- _Текстовый блок_:
Система, при которой надо месяц собирать анализы, чтобы лечь в больницу, занимать очередь на талон и брать направление на назначение, раздражает даже врачей. Но система объясняет не все и включает в себя не всех.

«Не вы первая, не вы последняя», – дословно говорит мне охранник – и это не в родильном отделении, где фолк и магия еще уместны ввиду чудопроизводства жизни, а в хирургии, и сказано не о жизни и смерти, а о клеенчатом кресле-каталке, на котором надо вывезти неходячего человека за территорию больницы и каталку вернуть. Ночь снежна, таксист на ломаном русском клянется, что подъехал. Это хорошая больница, каталок много, а в прошлой, плохой, мы с санитаром за кресло поспорили: «А мне что делать?» – «А мне?» – но в плохой пофигисты-охранники пустили машину прямо к выкату из отделения, поэтому я и теперь, как ездовая с выучкой, жму на пластмассовые ручки, и мы, уверенные, что выйдем прямо к открытым дверцам такси, выкатываемся с мамой в степь.

Так кажется, что степь кругом, хотя это просто заснеженные задворки больницы, до бетонного горизонта белым-бело – приехали.

«Вы бы хоть спросили, если не знаете». Сердитый охранник разворачивает меня на сто восемьдесят градусов и тут-то сообщает, что такси подъедет дальше и вправо, но право слишком далеко, и я на полпути бросаю кресло, похожее на недосклеенную картонную коробку, в которой съехала набок, будто за своей съехавшей на снежных кочках косынкой, моя любимая кукла с тонкими руками, бросаю и бегу назад, к серым воротам, успевшим опуститься за нашими спинами, в теплый просторный холл хорошей больницы, чтобы переспросить, правильно ли поняла. Тут он и сказал свою некрасовскую фразу.

Направо оказывается КПП, где охранник уточняет для таксиста адрес, велит нам переждать в тепле и выражает уверенность, что машину бы пропустили. Возвращая каталку, я довожу до сведения охранника в больнице разночтения в адресе и правилах. Но в ответ слышу другую попевку: сама виновата. А зачем вы побежали, вот не побежали бы – и приехала бы машина.

Вывалянная в архаике, как в перьях, я вспоминаю, что и в плохой больнице охранник был тоже как из сказки – обиженный Емеля. «Я, – говорил знакомой, не приглушая голос в чумазой гудящей проходной, – почему здесь работаю? Сослали! Да чё, чё? Там опаздывал все время, вот и сослали».

Но эта жертва слишком строгого режима лично вышла из отделения, чтобы подогнать нашего таксиста поближе и подсказать нам, как пересесть в машину.

- _Показанные записи_:
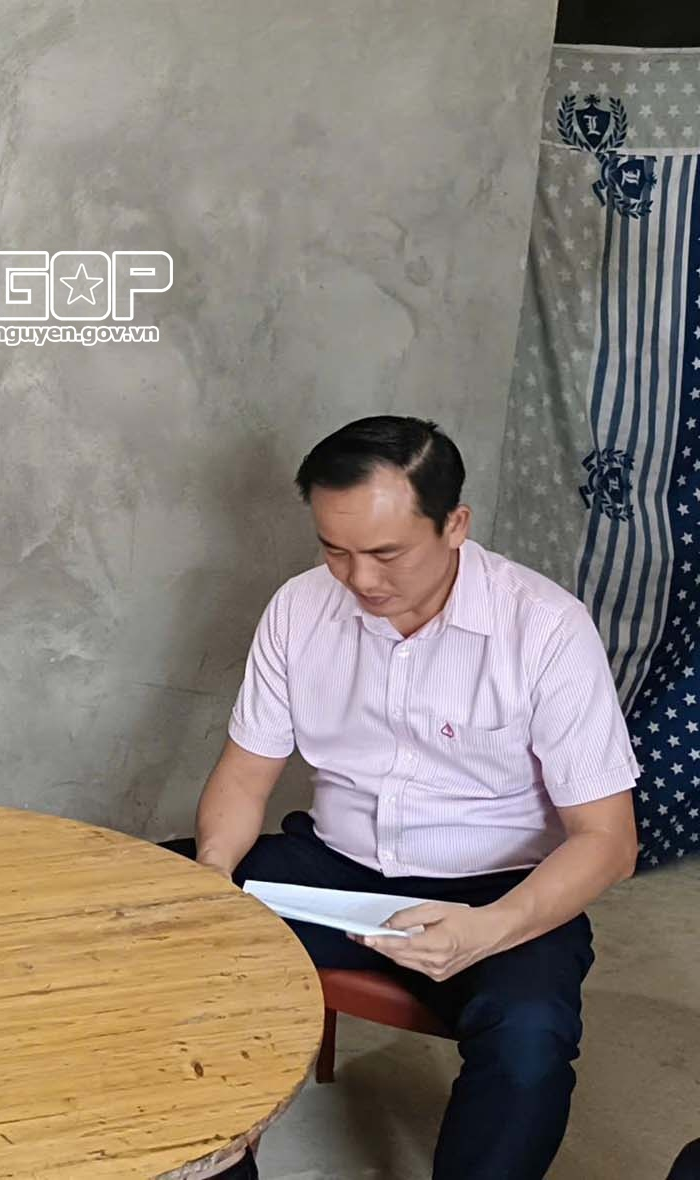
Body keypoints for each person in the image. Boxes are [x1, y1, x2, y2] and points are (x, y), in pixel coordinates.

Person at [183, 416, 638, 1180]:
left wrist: (489, 929)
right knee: (157, 931)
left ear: (455, 524)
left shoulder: (546, 628)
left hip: (497, 889)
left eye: (387, 553)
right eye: (335, 550)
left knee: (528, 1041)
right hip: (331, 866)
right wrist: (213, 872)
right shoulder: (299, 607)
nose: (360, 580)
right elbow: (245, 774)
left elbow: (608, 840)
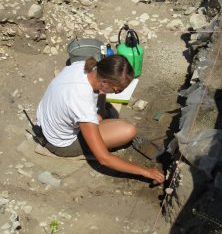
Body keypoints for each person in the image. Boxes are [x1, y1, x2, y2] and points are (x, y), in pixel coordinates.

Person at [36, 54, 165, 183]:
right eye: (117, 90)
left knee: (104, 116)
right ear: (104, 82)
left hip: (45, 123)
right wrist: (145, 172)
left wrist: (101, 98)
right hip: (61, 144)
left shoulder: (82, 65)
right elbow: (104, 159)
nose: (116, 93)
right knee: (128, 130)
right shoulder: (81, 101)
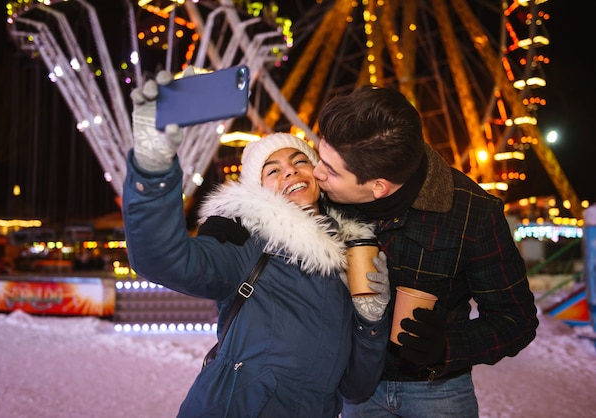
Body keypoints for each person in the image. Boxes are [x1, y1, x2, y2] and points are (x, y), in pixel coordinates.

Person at [121, 70, 392, 418]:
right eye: (273, 170)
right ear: (258, 190)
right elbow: (161, 260)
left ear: (318, 175)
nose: (291, 172)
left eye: (300, 162)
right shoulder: (246, 243)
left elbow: (356, 387)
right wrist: (152, 171)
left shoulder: (352, 254)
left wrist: (371, 319)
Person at [312, 85, 539, 417]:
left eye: (331, 170)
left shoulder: (473, 212)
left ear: (379, 187)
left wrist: (447, 345)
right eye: (320, 157)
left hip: (439, 390)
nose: (317, 172)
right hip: (356, 385)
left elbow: (516, 319)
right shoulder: (324, 202)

- _Описание задания_:
Перепечатайте отрывок из текста о больнице, начиная со слов «Вывалянная в архаике, как» и заканчивая словами «пересесть в машину.».

- _Ответ к заданию_:
Вывалянная в архаике, как в перьях, я вспоминаю, что и в плохой больнице охранник был тоже как из сказки – обиженный Емеля. «Я, – говорил знакомой, не приглушая голос в чумазой гудящей проходной, – почему здесь работаю? Сослали! Да чё, чё? Там опаздывал все время, вот и сослали».

Но эта жертва слишком строгого режима лично вышла из отделения, чтобы подогнать нашего таксиста поближе и подсказать нам, как пересесть в машину.